The problem with tables without primary keys is Datastream’s inability to perform deduplication. New database source events (inserts, updates, or deletes) are simply appended to the table with a new field ROWID
as primary key.
While we could perform post-processing or use workarounds, I found a solution to let Datastream handle this.
Solution
Datastream is an aggregation of more granular services, one of which is the PubSub CDC feature. One requirement for this is to use BigQuery tables with primary keys defined. I decided to try the same with Datastream.
- I removed the table from the source in the stream.
- I truncated the table.
- I added primary key constraints to the table.
- I added the table back as a source in the stream.
- I started the backfill.
- Then, I performed updates in the source table.
This eliminated duplicates, leaving only one entry per “logical” primary key. Manual schema updates were key!
Cost and Optimization
With Datastream, you can optimize BigQuery costs at two levels:
- Ingestion level: to control freshness and merge frequency.
- Consumption level: to optimize data read when a query is run.
When you ingest data with Datastream in MERGE mode, it performs deduplication in BigQuery tables. This merge scans the primary key of every row and performs the correct operation based on the source event.
For large tables, this operation can process a lot of data and incur significant costs.
Datastream includes an optimization parameter called “staleness” that you can define in minutes. The principle is:
- Datastream stores change events in a temporary table.
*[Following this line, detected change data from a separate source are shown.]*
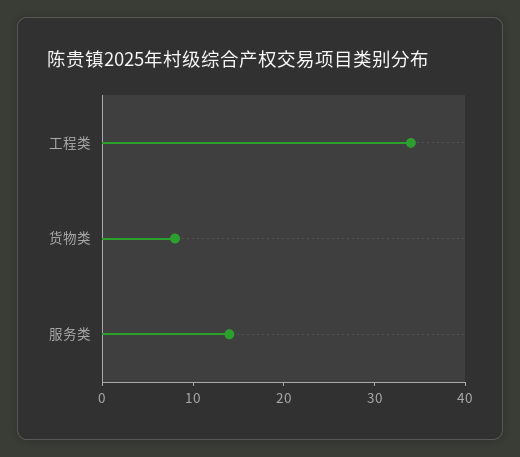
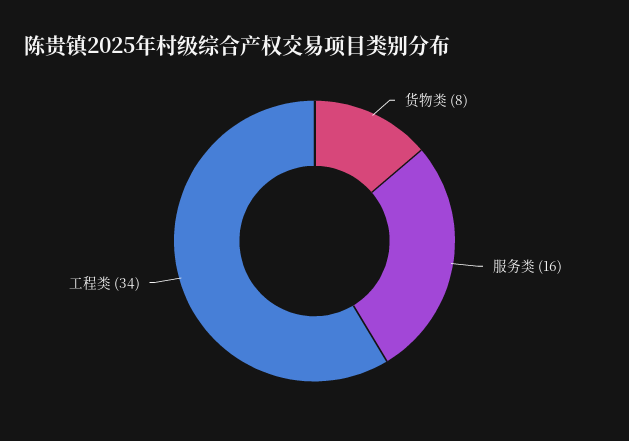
服务类: 14 -> 16

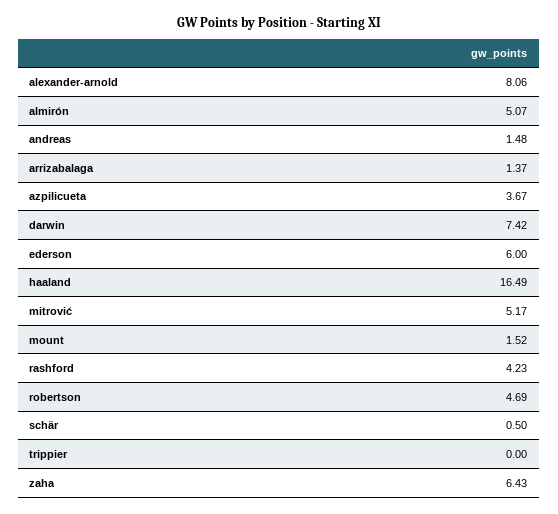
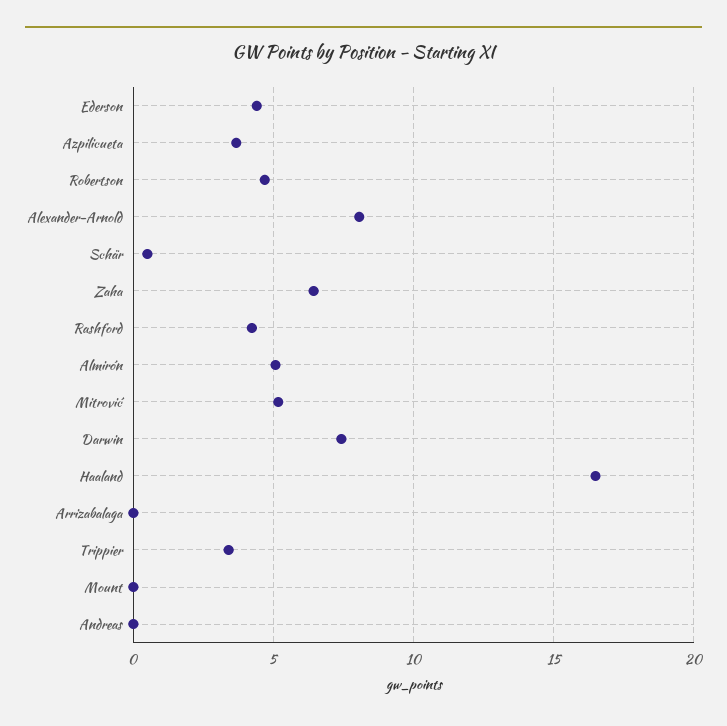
andreas: 1.48 -> 0
arrizabalaga: 1.37 -> 0
ederson: 6 -> 4.5
mount: 1.52 -> 0
trippier: 0 -> 3.5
- Every “staleness” duration, it performs a merge between the temporary table and the destination table.
The consequences are the following
- Pro: you merge less often in BigQuery and you save money
- Con: while the data are in the temporary table, they are not usable/queryable. So, you decrease the data freshness.
By setting this parameter, Datastream creates the BigQuery table with this staleness value.
Depending on the table type and freshness criticality, you can set your own staleness value directly in BigQuery using the ALTER TABLE SET OPTIONS statement.
Important note: If you created your tables using a CREATE TABLE statement, don’t forget the staleness option!
Once the data is in BigQuery and correctly replicated by Datastream, users can query it.
One best practice for BigQuery to optimize processing and limit the data scanned (and therefore the cost) is to partition the tables.
However, Datastream does not create partitioned tables by default, as partitioning doesn’t always exist in the source (legacy) database engines.
Worse, once a table without partitioning is created in BigQuery, you cannot add it later. You have to delete and recreate the table with the correct partitioning option.
Solution
To address this limitation:
- Extract the current DDL from BigQuery using the information schema TABLES.
- Add the partitioning option that matches your table constraint and optimization.
- Drop the table.
- Create it with your updated DDL.
- Run the backfill with Datastream again.
You Are Still The Boss
Datastream is a powerful service for replicating data from source to BigQuery. Our business users are very happy with it, and we’re expanding its use to other applications.
Most of the time, Datastream default behaviors and limitations are not a problem for your data replication.
However, to go beyond, you can still take the lead and create your tables. Be proactive!
- Create tables with Primary Key types supported by BigQuery.
- Create tables with your OWN primary key, even if the source schema has none.
- Create tables with your BigQuery optimization parameters: staleness and partitioning.
In fact, you need to adapt Datastream to your context:
Let Datastream doing the hard work, but tune it for your use cases when you need. You are still the boss!